Supplied material:
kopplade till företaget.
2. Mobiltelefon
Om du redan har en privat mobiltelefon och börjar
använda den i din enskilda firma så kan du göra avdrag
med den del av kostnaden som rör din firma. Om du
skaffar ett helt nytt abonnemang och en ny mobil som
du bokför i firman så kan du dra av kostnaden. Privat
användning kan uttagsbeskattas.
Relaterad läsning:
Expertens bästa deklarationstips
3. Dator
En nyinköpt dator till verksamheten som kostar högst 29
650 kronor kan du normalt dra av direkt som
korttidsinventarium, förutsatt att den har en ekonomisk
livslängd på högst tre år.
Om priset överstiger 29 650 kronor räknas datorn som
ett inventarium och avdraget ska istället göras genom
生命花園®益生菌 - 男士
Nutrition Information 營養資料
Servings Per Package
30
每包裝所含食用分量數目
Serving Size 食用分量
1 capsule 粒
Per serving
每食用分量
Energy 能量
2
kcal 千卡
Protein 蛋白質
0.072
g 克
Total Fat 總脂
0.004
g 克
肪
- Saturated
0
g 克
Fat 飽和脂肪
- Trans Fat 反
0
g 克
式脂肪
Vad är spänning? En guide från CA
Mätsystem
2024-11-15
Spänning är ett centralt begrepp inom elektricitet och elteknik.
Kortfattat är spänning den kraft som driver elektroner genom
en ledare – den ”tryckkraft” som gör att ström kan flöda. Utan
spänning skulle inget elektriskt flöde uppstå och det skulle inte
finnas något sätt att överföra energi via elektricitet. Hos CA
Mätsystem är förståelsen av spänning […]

Problem to solve: When you write the entries out again, keep every word and mark exactly as it is.

Solution to this problem:
kopplade till företaget.
2. Mobiltelefon
Om du redan har en privat mobiltelefon och börjar
använda den i din enskilda firma så kan du göra avdrag
med den del av kostnaden som rör din firma. Om du
skaffar ett helt nytt abonnemang och en ny mobil som
du bokför i firman så kan du dra av kostnaden. Privat
användning kan uttagsbeskattas.
Relaterad läsning:
Expertens bästa deklarationstips
3. Dator
En nyinköpt dator till verksamheten som kostar högst 29
650 kronor kan du normalt dra av direkt som
korttidsinventarium, förutsatt att den har en ekonomisk
livslängd på högst tre år.
Om priset överstiger 29 650 kronor räknas datorn som
ett inventarium och avdraget ska istället göras genom
生命花園®益生菌 - 男士
Nutrition Information 營養資料
Servings Per Package
30
每包裝所含食用分量數目
Serving Size 食用分量
1 capsule 粒
Per serving
每食用分量
Energy 能量
2
kcal 千卡
Protein 蛋白質
0.072
g 克
Total Fat 總脂
0.004
g 克
肪
- Saturated
0
g 克
Fat 飽和脂肪
- Trans Fat 反
0
g 克
式脂肪
Vad är spänning? En guide från CA
Mätsystem
2024-11-15
Spänning är ett centralt begrepp inom elektricitet och elteknik.
Kortfattat är spänning den kraft som driver elektroner genom
en ledare – den ”tryckkraft” som gör att ström kan flöda. Utan
spänning skulle inget elektriskt flöde uppstå och det skulle inte
finnas något sätt att överföra energi via elektricitet. Hos CA
Mätsystem är förståelsen av spänning […]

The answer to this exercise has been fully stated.